**Domande**
**a.** Nel testo su Haiti, perché sono state sospese le attività del pronto soccorso di Turgeau e dell'ospedale di Carrefour? Rispondi in una o due frasi.
**b.** Estendi il testo su Haiti, riprendendo subito dopo la sua ultima frase.

== Testo di riferimento

Una missione che è terminata negli stessi giorni in cui, a inizio aprile, è arrivata la decisione di sospendere le attività di due dei tre centri – il pronto soccorso di Turgeau e l’ospedale di Carrefour – per l’insicurezza causata dagli scontri armati tra bande rivali e quel che resta delle forze di sicurezza. «La capitale di Haiti non esiste più – racconta Sportelli dalla Sicilia, dove si sta preparando a ripartire, con destinazione Nigeria, e poi Sud Sudan –; il comune di Port au Prince è una città fantasma, quasi completamente controllata da gruppi armati. La popolazione è fuggita per rifugiarsi in altre zone più sicure». Al pronto soccorso di Turgeau si curavano i traumi violenti, polmoniti acute, malattie croniche trascurate. La degenza era al massimo di 48 ore, poi in caso di necessità i pazienti venivano trasferiti altrove per proseguire le cure. Oggi nel comune di Port-au-Prince, spiega il dottore, non esistono più strutture mediche, nemmeno quelle pubbliche. Le pochissime che restano sono decimate. «È vero, gran parte della popolazione è fuggita, ma la totale assenza di strutture sanitarie è un grave problema per la popolazione che ormai è stremata sia dalla violenza sia dalla situazione alimentare e sanitaria. Senza tener conto dell’impatto sulla salute mentale».
Finché le condizioni erano accettabili il contributo di Medici senza frontiere era molto importante e la popolazione apprezzava il lavoro dei sanitari, soprattutto in considerazione del fatto che molte altre organizzazioni hanno ridotto la presenza sia per l’eccessiva violenza sia per i tagli ai fondi americani per la cooperazione.

====
== Dati grezzi

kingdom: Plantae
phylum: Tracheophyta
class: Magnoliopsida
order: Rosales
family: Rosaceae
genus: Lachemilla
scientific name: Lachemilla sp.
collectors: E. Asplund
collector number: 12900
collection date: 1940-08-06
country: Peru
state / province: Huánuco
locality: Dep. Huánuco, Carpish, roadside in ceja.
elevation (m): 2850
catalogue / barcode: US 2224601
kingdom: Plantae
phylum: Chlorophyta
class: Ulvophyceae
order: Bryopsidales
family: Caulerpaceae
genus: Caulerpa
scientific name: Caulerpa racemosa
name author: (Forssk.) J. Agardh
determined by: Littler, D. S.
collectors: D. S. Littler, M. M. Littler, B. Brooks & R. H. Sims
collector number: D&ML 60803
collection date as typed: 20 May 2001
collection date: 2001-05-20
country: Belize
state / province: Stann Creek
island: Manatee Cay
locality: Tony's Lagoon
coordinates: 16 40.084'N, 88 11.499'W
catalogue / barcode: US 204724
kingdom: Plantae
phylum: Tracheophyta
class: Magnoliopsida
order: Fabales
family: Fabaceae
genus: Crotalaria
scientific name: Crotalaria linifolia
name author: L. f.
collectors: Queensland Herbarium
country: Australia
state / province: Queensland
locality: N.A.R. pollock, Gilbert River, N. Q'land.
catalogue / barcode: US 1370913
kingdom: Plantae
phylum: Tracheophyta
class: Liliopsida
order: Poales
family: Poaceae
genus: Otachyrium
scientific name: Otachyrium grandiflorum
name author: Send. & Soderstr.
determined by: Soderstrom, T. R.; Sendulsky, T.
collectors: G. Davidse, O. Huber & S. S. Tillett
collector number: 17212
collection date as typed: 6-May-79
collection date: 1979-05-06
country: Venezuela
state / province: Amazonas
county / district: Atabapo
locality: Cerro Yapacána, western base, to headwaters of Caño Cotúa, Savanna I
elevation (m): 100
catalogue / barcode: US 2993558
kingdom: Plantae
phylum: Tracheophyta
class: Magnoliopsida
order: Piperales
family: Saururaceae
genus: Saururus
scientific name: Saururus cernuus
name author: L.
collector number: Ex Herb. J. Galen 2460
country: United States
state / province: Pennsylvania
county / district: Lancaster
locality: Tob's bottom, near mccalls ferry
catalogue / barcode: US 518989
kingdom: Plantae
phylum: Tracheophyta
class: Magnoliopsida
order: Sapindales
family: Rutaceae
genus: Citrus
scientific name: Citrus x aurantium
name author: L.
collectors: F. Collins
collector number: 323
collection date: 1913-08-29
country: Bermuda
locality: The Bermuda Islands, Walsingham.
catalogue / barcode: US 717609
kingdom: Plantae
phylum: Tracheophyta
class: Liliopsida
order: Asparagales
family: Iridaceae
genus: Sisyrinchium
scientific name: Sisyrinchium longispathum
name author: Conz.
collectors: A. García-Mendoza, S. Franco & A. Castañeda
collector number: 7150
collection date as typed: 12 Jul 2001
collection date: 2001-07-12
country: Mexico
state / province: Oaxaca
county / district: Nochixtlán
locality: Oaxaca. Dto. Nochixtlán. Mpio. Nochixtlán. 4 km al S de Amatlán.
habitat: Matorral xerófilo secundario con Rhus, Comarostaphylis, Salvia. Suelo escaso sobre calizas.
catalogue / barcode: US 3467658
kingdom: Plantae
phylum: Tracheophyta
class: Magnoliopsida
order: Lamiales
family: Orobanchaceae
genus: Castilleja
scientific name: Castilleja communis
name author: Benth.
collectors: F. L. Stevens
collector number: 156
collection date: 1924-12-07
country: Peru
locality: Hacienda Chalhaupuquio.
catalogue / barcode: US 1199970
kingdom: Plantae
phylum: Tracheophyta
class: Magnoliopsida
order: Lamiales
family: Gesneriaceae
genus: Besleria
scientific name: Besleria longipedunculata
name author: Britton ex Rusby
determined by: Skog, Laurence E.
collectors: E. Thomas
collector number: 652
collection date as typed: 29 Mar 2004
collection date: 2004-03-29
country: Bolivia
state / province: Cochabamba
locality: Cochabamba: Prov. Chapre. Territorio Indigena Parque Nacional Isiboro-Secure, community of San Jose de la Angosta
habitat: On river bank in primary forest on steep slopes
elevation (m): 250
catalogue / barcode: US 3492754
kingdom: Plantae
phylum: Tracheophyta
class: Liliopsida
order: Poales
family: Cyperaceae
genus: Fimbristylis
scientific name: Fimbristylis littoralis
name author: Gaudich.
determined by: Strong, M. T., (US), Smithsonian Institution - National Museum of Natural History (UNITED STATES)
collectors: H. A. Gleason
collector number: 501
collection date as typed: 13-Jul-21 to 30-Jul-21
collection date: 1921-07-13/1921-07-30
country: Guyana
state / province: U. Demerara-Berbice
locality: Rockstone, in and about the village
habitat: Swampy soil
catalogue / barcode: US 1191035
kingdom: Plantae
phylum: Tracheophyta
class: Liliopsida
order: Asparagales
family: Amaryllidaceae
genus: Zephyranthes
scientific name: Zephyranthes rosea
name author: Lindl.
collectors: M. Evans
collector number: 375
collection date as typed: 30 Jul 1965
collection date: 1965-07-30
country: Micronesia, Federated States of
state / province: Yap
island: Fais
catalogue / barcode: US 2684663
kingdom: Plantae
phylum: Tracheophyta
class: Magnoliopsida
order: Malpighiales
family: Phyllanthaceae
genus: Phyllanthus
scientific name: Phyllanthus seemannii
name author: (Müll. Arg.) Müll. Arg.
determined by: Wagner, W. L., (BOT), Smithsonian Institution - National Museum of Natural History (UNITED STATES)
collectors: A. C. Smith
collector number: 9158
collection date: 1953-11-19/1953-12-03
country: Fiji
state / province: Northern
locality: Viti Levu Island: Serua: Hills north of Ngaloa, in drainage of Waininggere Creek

====

**Soluzioni**
**a.** Le attività sono state sospese per l'insicurezza causata dagli scontri armati tra bande rivali e quel che resta delle forze di sicurezza.

**b.**
«È stato difficile lasciare i colleghi locali, che devono continuare a vivere questa realtà. Quando a marzo, dopo la sospensione delle attività, ho terminato la mia missione, hanno preparato una torta, mi hanno voluto ringraziare. Pensare a loro mi lascia il segno. Mi consola il ricordo dei momenti belli, ad esempio quando siamo riusciti a trasferire un bambino con malformazioni dal sud del Paese fino a un ospedale universitario, attraverso vari blocchi stradali, dove lo hanno operato e salvato». Il dottor Sportelli ha vissuto in tanti Paesi in guerra, dal Congo alla Repubblica Centrafricana, fino al Darfour, ma «il tipo e il livello di violenza che ho visto ad Haiti non l’ho visto da nessuna parte. Mi ha segnato, così come mi commuove la resilienza di un intero popolo. Se le condizioni di sicurezza lo consentiranno, è necessario che i progetti di Turgeau e Carrefour possano riaprire, visti gli enormi bisogni». Medici senza frontiere nel frattempo continua a gestire l’ospedale traumatologico di Tabarre, uno degli ultimi ancora operativi nella capitale: la struttura lavora ben oltre i propri limiti, con 70 ricoverati nonostante la capacità ufficiale sia di 50 posti letto. «Il numero di feriti gravi è in costante aumento da diverse settimane. Quasi il 40% di loro sono donne e bambini. Ma non riusciamo a ricavare altri spazi, dovremmo spostare i muri. Stiamo allestendo stanze di degenza anche nelle sale riunioni – racconta il dottore Seybou Diarra, coordinatore dell’ospedale di Msf a Tabarre –. I team medici sono esausti e l’intensificazione della violenza nei pressi della struttura rende ancora più difficile il nostro lavoro. Ci troviamo accanto a zone regolarmente attaccate, con un alto rischio di essere colpiti da proiettili vaganti». Ma la missione va avanti.